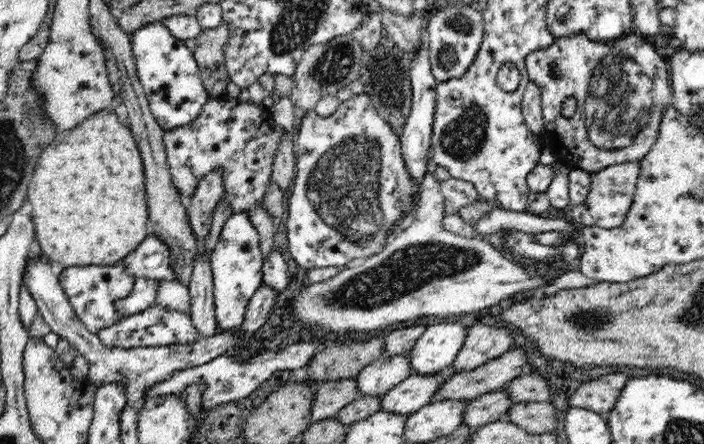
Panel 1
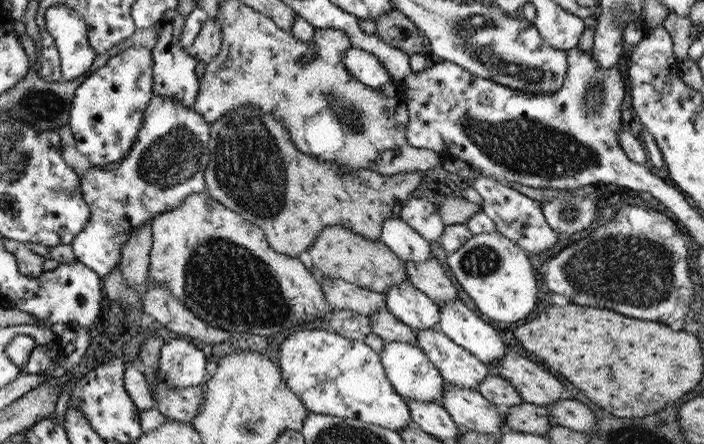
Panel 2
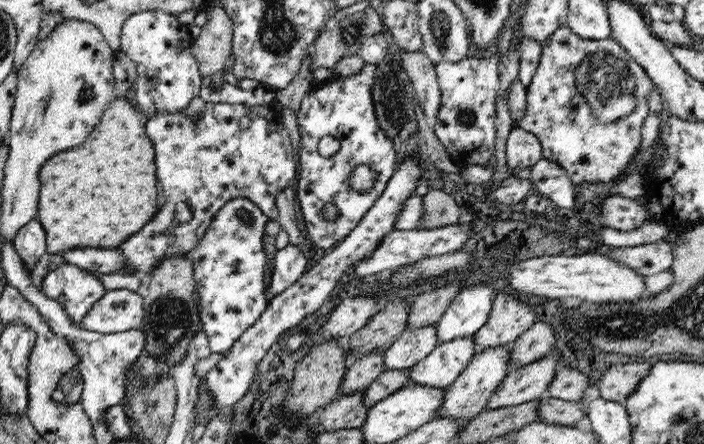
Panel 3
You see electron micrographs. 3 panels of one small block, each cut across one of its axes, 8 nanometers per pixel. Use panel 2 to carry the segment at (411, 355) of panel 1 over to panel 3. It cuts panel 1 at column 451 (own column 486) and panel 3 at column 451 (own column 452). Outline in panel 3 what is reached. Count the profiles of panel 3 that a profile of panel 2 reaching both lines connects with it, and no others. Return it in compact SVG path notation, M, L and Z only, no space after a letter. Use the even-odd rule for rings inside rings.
M490 284L470 286L460 292L436 325L438 345L473 337L488 321L494 296Z

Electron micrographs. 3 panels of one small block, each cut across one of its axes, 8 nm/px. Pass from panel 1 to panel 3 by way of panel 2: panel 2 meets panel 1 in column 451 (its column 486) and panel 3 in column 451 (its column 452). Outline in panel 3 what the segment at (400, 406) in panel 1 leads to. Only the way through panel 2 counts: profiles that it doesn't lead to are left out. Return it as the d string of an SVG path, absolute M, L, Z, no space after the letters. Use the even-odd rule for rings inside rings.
M474 336L447 342L408 370L409 382L423 388L448 390L474 354Z

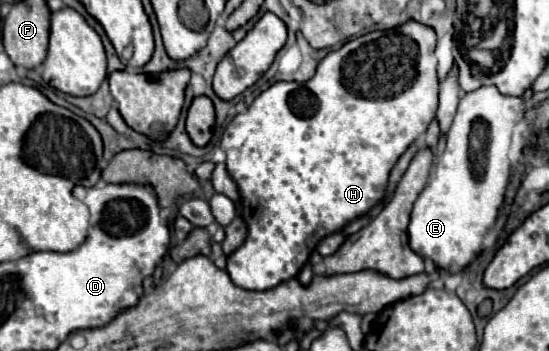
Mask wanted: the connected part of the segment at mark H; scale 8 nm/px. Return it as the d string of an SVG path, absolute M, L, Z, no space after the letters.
M414 20L388 32L368 32L328 52L308 82L276 82L256 96L246 112L232 118L220 146L226 152L228 172L240 188L242 218L248 226L244 244L228 256L226 270L236 286L268 290L294 278L322 238L364 216L384 196L390 170L436 116L438 60L434 46L434 30Z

__Problem__
Output every record verbatim, excluding any picture it contains.

__Reply__
Panel 1
Panel 2
Panel 3
You see electron micrographs. 3 panels of one small block, each cut across one of its axes, 8 nanometers per pixel. Use panel 2 to carry the segment at (411, 355) of panel 1 over to panel 3. It cuts panel 1 at column 451 (own column 486) and panel 3 at column 451 (own column 452). Outline in panel 3 what is reached. Count the profiles of panel 3 that a profile of panel 2 reaching both lines connects with it, and no others. Return it in compact SVG path notation, M, L and Z only, no space after a letter. Use the even-odd rule for rings inside rings.
M490 284L470 286L460 292L436 325L438 345L473 337L488 321L494 296Z

Electron micrographs. 3 panels of one small block, each cut across one of its axes, 8 nm/px. Pass from panel 1 to panel 3 by way of panel 2: panel 2 meets panel 1 in column 451 (its column 486) and panel 3 in column 451 (its column 452). Outline in panel 3 what the segment at (400, 406) in panel 1 leads to. Only the way through panel 2 counts: profiles that it doesn't lead to are left out. Return it as the d string of an SVG path, absolute M, L, Z, no space after the letters. Use the even-odd rule for rings inside rings.
M474 336L447 342L408 370L409 382L423 388L448 390L474 354Z

Mask wanted: the connected part of the segment at mark H; scale 8 nm/px. Return it as the d string of an SVG path, absolute M, L, Z, no space after the letters.
M414 20L388 32L368 32L328 52L308 82L276 82L256 96L246 112L232 118L220 146L226 152L228 172L240 188L242 218L248 226L244 244L228 256L226 270L236 286L268 290L294 278L322 238L364 216L384 196L390 170L436 116L438 60L434 46L434 30Z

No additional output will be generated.